Nearly one year to the date that the Federal Energy Regulatory Commission approved the project, the 500-mile Midcontinent Express Pipeline (MEP) went into full operation last week (see NGI, Aug. 4, 2008).
The second and final leg of the 500-mile pipeline went into service on Aug. 1, providing shale natural gas producers with a major route to eastern markets. This portion of the $1.3 billion line spans more than 200 miles from Delhi, LA, to Transcontinental Gas Pipe Line’s (Transco) Station 85 in Butler, AL. Interim service on the first leg of the pipeline — from Bennington, OK, to Delhi — began in April (see NGI, April 27).
The much-anticipated pipeline, a joint venture of Kinder Morgan Energy Partners LP and Energy Transfer Partners LLC, is in response to robust natural gas production from various shales in Texas, Arkansas and Oklahoma. It will move gas eastward to markets in Florida and the Northeast. The pipe is also seen as a way to keep supply and markets connected should Gulf of Mexico production go offline in the event of a hurricane.
“The completion of this final segment of MEP affords shippers and producers in the Barnett Shale, Bossier Sands and other producing regions access to markets in eastern United States,” said Lee Hanse, senior vice president of Energy Transfer’s Interstate Pipeline Group.
MEP capacity currently is up to 1.25 Bcf/d in Zone 1, which interconnects with the Columbia Gulf Transmission system in Delhi, and up to 0.84 Bcf/d in Zone 2, which interconnects with the Transco system in Butler. An expansion of the pipeline is expected to be completed in 2010, which would increase MEP’s capacity to approximately 1.8 Bcf/d in Zone 1 and 1.2 Bcf/d in Zone 2, according to MEP. The pipeline said its capacity, including the expansion capacity, is fully subscribed with long-term binding commitments from creditworthy shippers. The expansion capacity has been awarded to two shippers: Chesapeake Energy Marketing Inc. and National Fuel Marketing Co.
The pipeline facilities include 40 miles of 30-inch diameter pipe; 266 miles of 42-inch diameter pipe; and 201 miles of 36-inch diameter pipe, as well as two compressor stations in Lamar County, TX, and Union Parish, LA, and one booster station. Construction at the two stations in Cass County, TX, and Hinds County, MS, are expected to start this fall, MEP said.
MEP has up to 13 receipt/delivery interconnections providing access to downstream markets, including those served by Natural Gas Pipeline Company of America, Transco, Texas Eastern Transmission, Tennessee Gas Pipeline, Columbia Gulf, Texas Gas Transmission, Southern Natural Gas, Destin Pipeline and ANR Pipeline.

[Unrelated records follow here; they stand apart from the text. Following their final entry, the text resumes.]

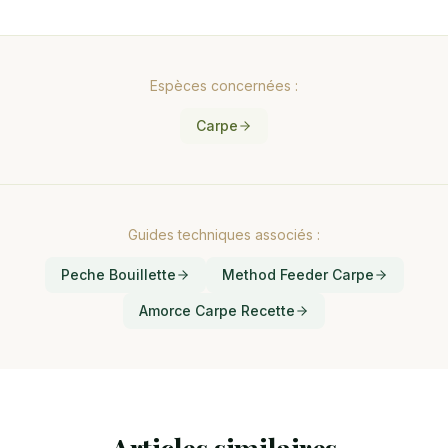
Espèces concernées :
Carpe
Guides techniques associés :
Peche Bouillette
Method Feeder Carpe
Amorce Carpe Recette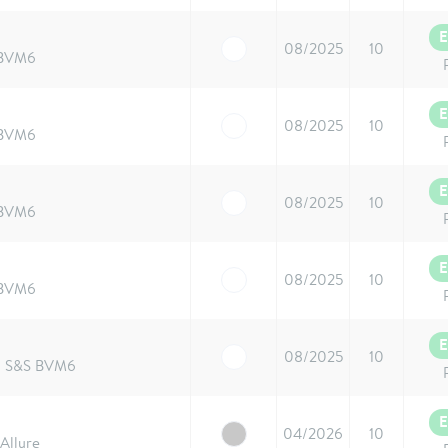
E
08/2025
10
 BVM6
E
08/2025
10
 BVM6
E
08/2025
10
 BVM6
E
08/2025
10
 BVM6
E
08/2025
10
0 S&S BVM6
E
04/2026
10
Allure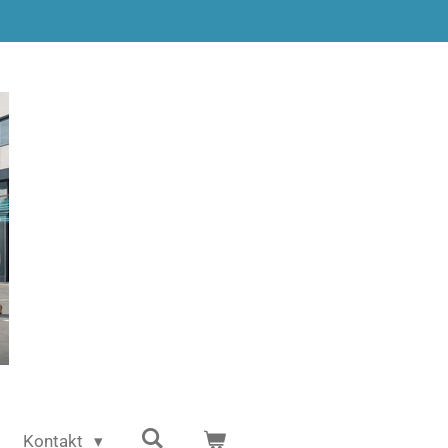
Kontakt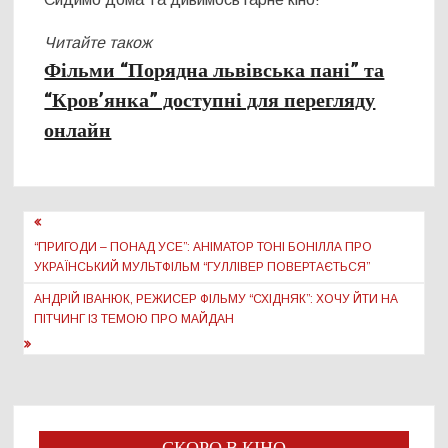
Читайте також
Фільми “Порядна львівська пані” та
“Кров’янка” доступні для перегляду
онлайн
Навігація
записів
“ПРИГОДИ – ПОНАД УСЕ”: АНІМАТОР ТОНІ БОНІЛЛА ПРО
УКРАЇНСЬКИЙ МУЛЬТФІЛЬМ “ГУЛЛІВЕР ПОВЕРТАЄТЬСЯ”
АНДРІЙ ІВАНЮК, РЕЖИСЕР ФІЛЬМУ “СХІДНЯК”: ХОЧУ ЙТИ НА
ПІТЧИНГ ІЗ ТЕМОЮ ПРО МАЙДАН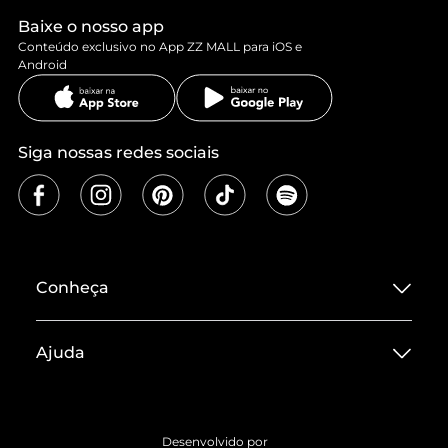
Baixe o nosso app
Conteúdo exclusivo no App ZZ MALL para iOS e
Android
Siga nossas redes sociais
Conheça
Sobre ZZ MALL
Ajuda
Termos de Uso
Central de Atendimento
Políticas de Privacidade
Entrega
ZZ Influ
Desenvolvido por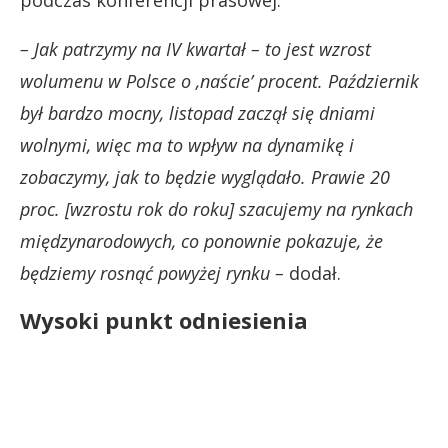
podczas konferencji prasowej.
– Jak patrzymy na IV kwartał – to jest wzrost
wolumenu w Polsce o ‚naście’ procent. Październik
był bardzo mocny, listopad zaczął się dniami
wolnymi, więc ma to wpływ na dynamikę i
zobaczymy, jak to będzie wyglądało. Prawie 20
proc. [wzrostu rok do roku] szacujemy na rynkach
międzynarodowych, co ponownie pokazuje, że
będziemy rosnąć powyżej rynku –
dodał.
Wysoki punkt odniesienia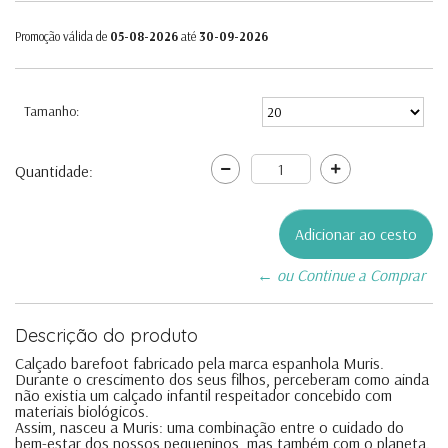
Promoção válida de
05-08-2026
até
30-09-2026
Tamanho:
Quantidade:
← ou Continue a Comprar
Descrição do produto
Calçado barefoot fabricado pela marca espanhola Muris.
Durante o crescimento dos seus filhos, perceberam como ainda
não existia um calçado infantil respeitador concebido com
materiais biológicos.
Assim, nasceu a Muris: uma combinação entre o cuidado do
bem-estar dos nossos pequeninos, mas também com o planeta.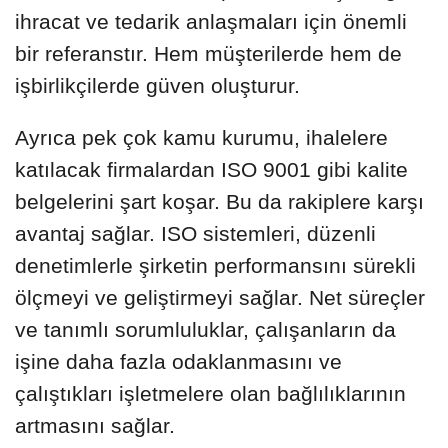
ihracat ve tedarik anlaşmaları için önemli
bir referanstır. Hem müşterilerde hem de
işbirlikçilerde güven oluşturur.
Ayrıca pek çok kamu kurumu, ihalelere
katılacak firmalardan ISO 9001 gibi kalite
belgelerini şart koşar. Bu da rakiplere karşı
avantaj sağlar. ISO sistemleri, düzenli
denetimlerle şirketin performansını sürekli
ölçmeyi ve geliştirmeyi sağlar. Net süreçler
ve tanımlı sorumluluklar, çalışanların da
işine daha fazla odaklanmasını ve
çalıştıkları işletmelere olan bağlılıklarının
artmasını sağlar.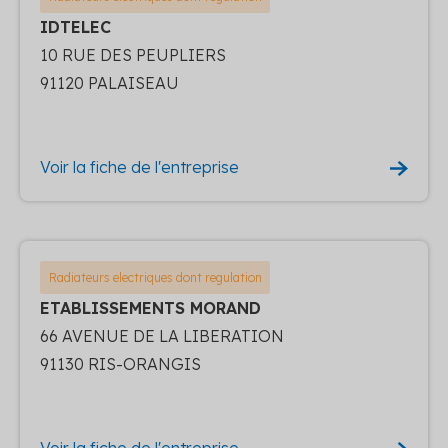
IDTELEC
10 RUE DES PEUPLIERS
91120 PALAISEAU
Voir la fiche de l'entreprise
Radiateurs electriques dont regulation
ETABLISSEMENTS MORAND
66 AVENUE DE LA LIBERATION
91130 RIS-ORANGIS
Voir la fiche de l'entreprise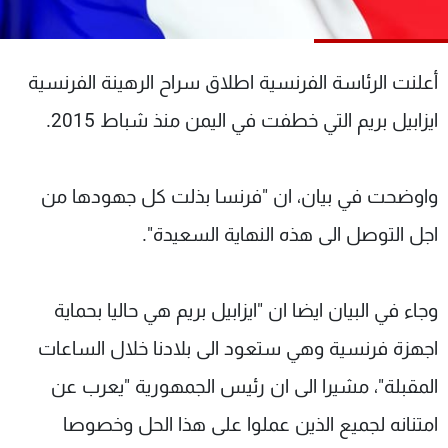
شاهد البرامج
الترددات
أعلنت الرئاسة الفرنسية اطلاق سراح الرهينة الفرنسية
عن MTV
وظائف
ايزابيل بريم التي خطفت في اليمن منذ شباط 2015.
الإنـتـاج
تواصل معنا
لاعلاناتكم
شروط الإسـتخدام
سياسة الخصوصية
واوضحت في بيان، ان "فرنسا بذلت كل جهودها من
اجل التوصل الى هذه النهاية السعيدة".
وجاء في البيان ايضا ان "ايزابيل بريم هي حاليا بحماية
اجهزة فرنسية وهي ستعود الى بلادنا خلال الساعات
المقبلة"، مشيرا الى ان رئيس الجمهورية "يعرب عن
امتنانه لجميع الذين عملوا على هذا الحل وخصوصا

Kinder Morgan Energy Partners and Energy Transfer Partners each own a 45% interest in MEP. MarkWest Pioneer LLC, a subsidiary of MarkWest Energy Partners LP, last year entered into an option agreement to acquire 10% of the equity of MEP (see NGI, Feb. 4, 2008).
Denver-based MarkWest Energy Partners, along with ArcLight Capital Partners, placed into service in mid-July a 50-mile interstate gas pipeline (Arkoma Connector) that allows producers in the Woodford Shale area of Oklahoma to interconnect with the MEP and Gulf Crossing pipeline systems for delivery of their gas to eastern markets. The two lines interconnect with the Arkoma Connector near Bennington.
The Arkoma Connector has the capability to deliver 638,000 Dth/d out of the Woodford Shale area to the Bennington area, but the company would not confirm whether the pipeline is running at full capacity yet.